What is the Alexander Technique?


What is the Alexander Technique?

Belinda teaches Alexander Technique to a private client. They're standing together and Belinda is guiding him into his full length and presence.

A straight-forward set of principles about how we think, move and breathe, the Alexander Technique is best understood through experience with a teacher, in activities as simple as walking.
By practicing simple reminders and changing your movement skills, you can suspend those habits that lead to stress, strain and a diminished life.

Since its development over 100 years ago, people worldwide have used AT to

  • Change posture habits and rethink what is not working in your posture
  • Avoid strain and recuperate from injuries.  
  • Prevent or alleviate problems for computer and cell phone users:  RSI, "text neck", shoulder pain  
  • Prevent chronic back pain.  
  • Gain more awareness and enjoyment of movement
  • Learn how to stop rushing through life to feel less anxious and more satisfaction
  • Communicate with an authentic body language and a clear voice
  • Gain precision in the performance of any activity that is important to you (sports, performing arts, parenting)


Belinda teaches Alexander Technique in her NYC studio to a private client using a chair exercise to find out how to sit with efficiency and ease.

People who use the Alexander Technique have presence.

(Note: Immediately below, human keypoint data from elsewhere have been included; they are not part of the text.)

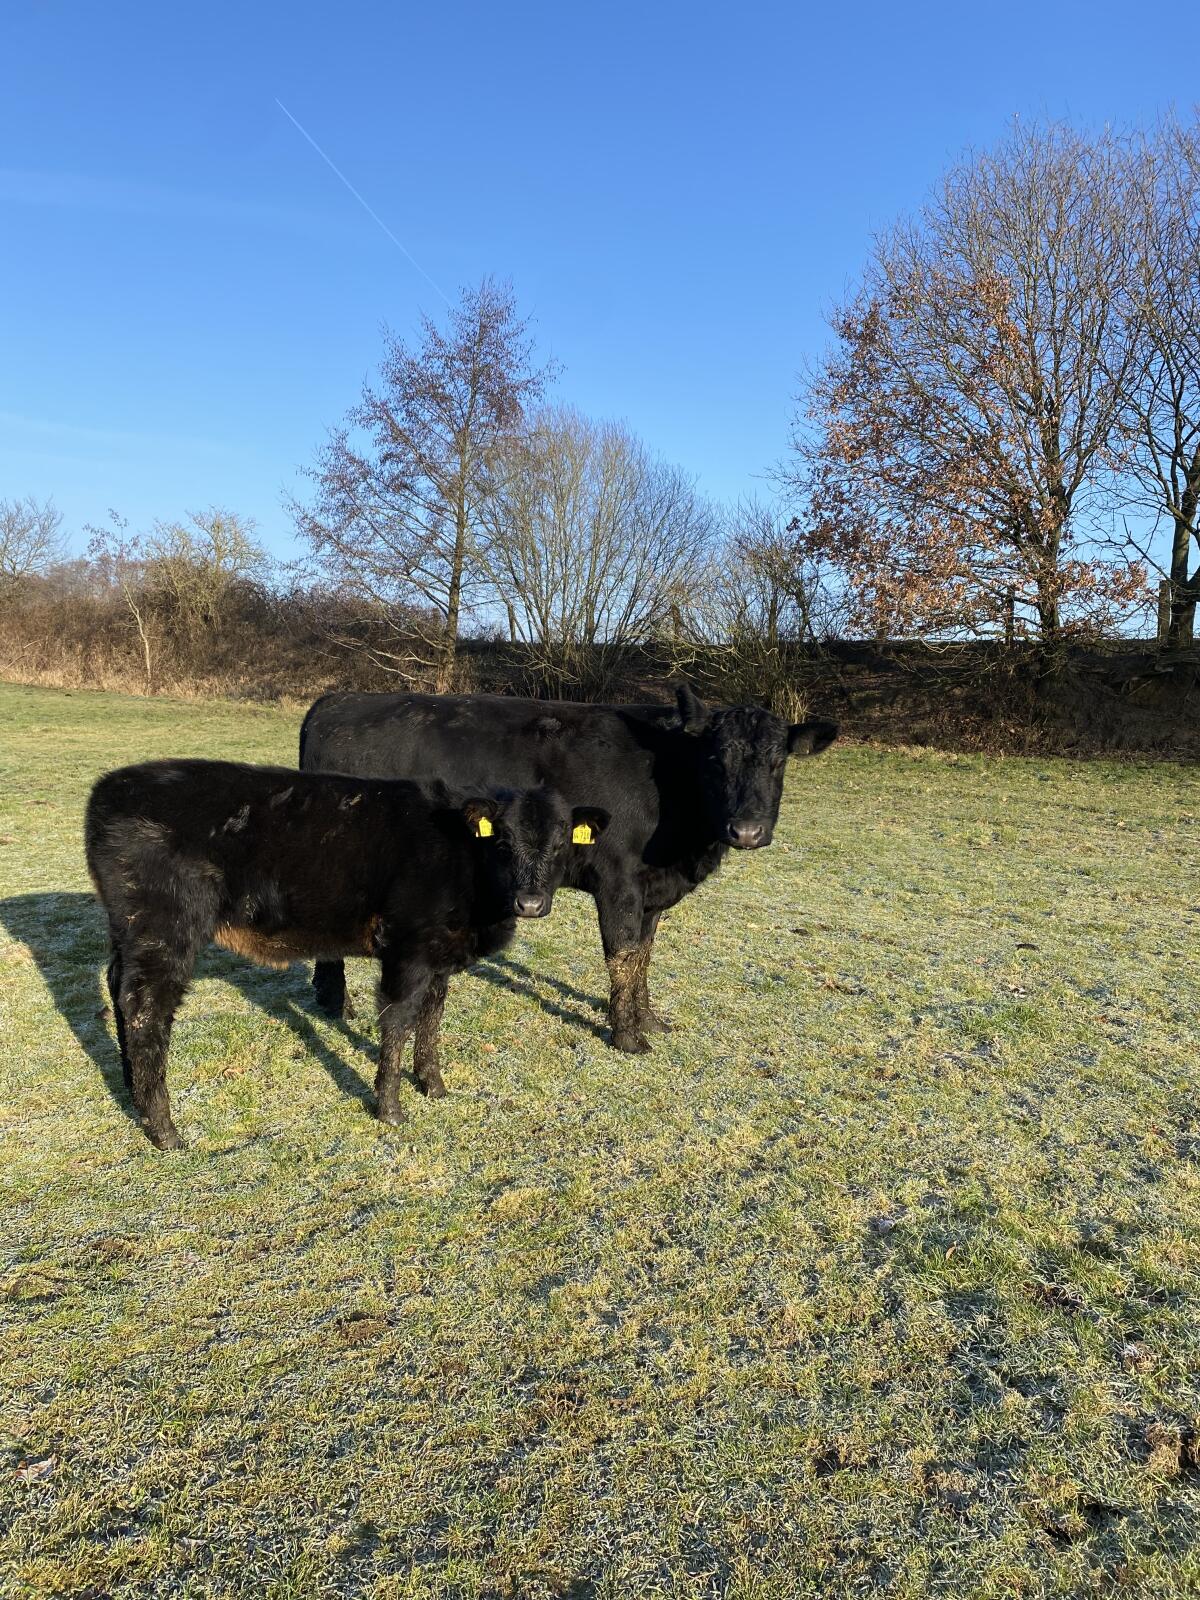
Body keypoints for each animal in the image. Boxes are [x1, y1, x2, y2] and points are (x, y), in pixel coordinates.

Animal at [85, 759, 608, 1148]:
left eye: (560, 841)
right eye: (502, 840)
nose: (531, 903)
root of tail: (111, 787)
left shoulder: (440, 953)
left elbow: (432, 1018)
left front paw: (434, 1085)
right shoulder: (407, 950)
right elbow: (398, 1021)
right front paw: (390, 1109)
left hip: (128, 931)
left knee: (118, 988)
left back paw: (132, 1091)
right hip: (164, 929)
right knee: (147, 1009)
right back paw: (165, 1130)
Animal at [300, 686, 837, 1054]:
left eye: (778, 761)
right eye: (715, 757)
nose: (746, 830)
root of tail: (339, 699)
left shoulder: (651, 895)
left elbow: (643, 956)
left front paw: (650, 1021)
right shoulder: (619, 881)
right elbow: (622, 956)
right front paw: (628, 1038)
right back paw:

They have that special kind of ease that comes from letting go of habits and living with less stress. They have more energy and speak with an authentic voices. They feel freer because they know they have choices. Responsible for themselves, they are more responsible partners at work, at home and in their communities.

Alexander Technique:
Thinking and moving in sync
Communicating and Collaborating Effectively
Resilient Conscious Energetic Present


Belinda teaches the Alexander Technique principles of support and resistance to an acting student in a group class. They use a fabric cloth to demonstrate the concept.

"At a certain point the boundaries between acting technique and Alexander technique began to fade...and a stronger sense of teaching a whole person in a dynamic, personal way became clearer to me". 

It may have started when I was a young performer. I happened upon a site-specific performance that made my heart skip! The director was Anne Bogart, and she opened up my world by showing me that my passions for improvisation, movement and story were all facets of one creative design. Later I was able to work and perform with her - how fortunate I was to be given such a key to life and art. Slowly I have continued to learn that the distinctions or categories we sometimes believe in don't serve us.  And I honestly admit that I have to fallen for false beliefs about "this versus that" over and over again in the process of learning to recognize them.

Another stroke of luck was landing a job as adjunct in the Brooklyn College Theater Department. I got to teach lively, sometimes rowdy and emotional, but always big-hearted young adults on their journey as actors. I am so proud of the accomplishments of those former students. Along the way, on my own journey, I built curriculum over 15 years of teaching and earned an MFA. I studied and taught Mask, deepened my appreciation for the many modalities I learned over the years while developing my own unique teaching approach. Recently, I have added Margolis Method into the mix. 

At a certain point the boundaries between acting technique and Alexander technique began to fade... and a stronger sense of teaching the whole person in a dynamic, personal way became clearer to me. I discovered that the work I was doing with actors proved to be invaluable for my private AT students, none of whom were actors themselves. This is why I call my work AT Motion. I started with  the idea of Alexander Technique in motion, but I no longer feel that I simply "apply" Alexander's work to motion. AT Motion now means BEING in motion, being at motion, being as motion.      --- Belinda Mello

AT Motion is Belinda Mello's unique approach to being at motion.

Belinda's work is informed by life experience as a performer, director and choreographer as well as her extensive experience in somatic movement studies, counseling and parenting.  Her deep appreciation of human design and our collaborative intelligence guides her teaching and coaching. She seeks to bring insight into the core coordination of thought and movement for a sense of harmony, authentic expression and for energetic resilience.

You are made to move. The more you allow yourself to move freely, the healthier and happier you'll be.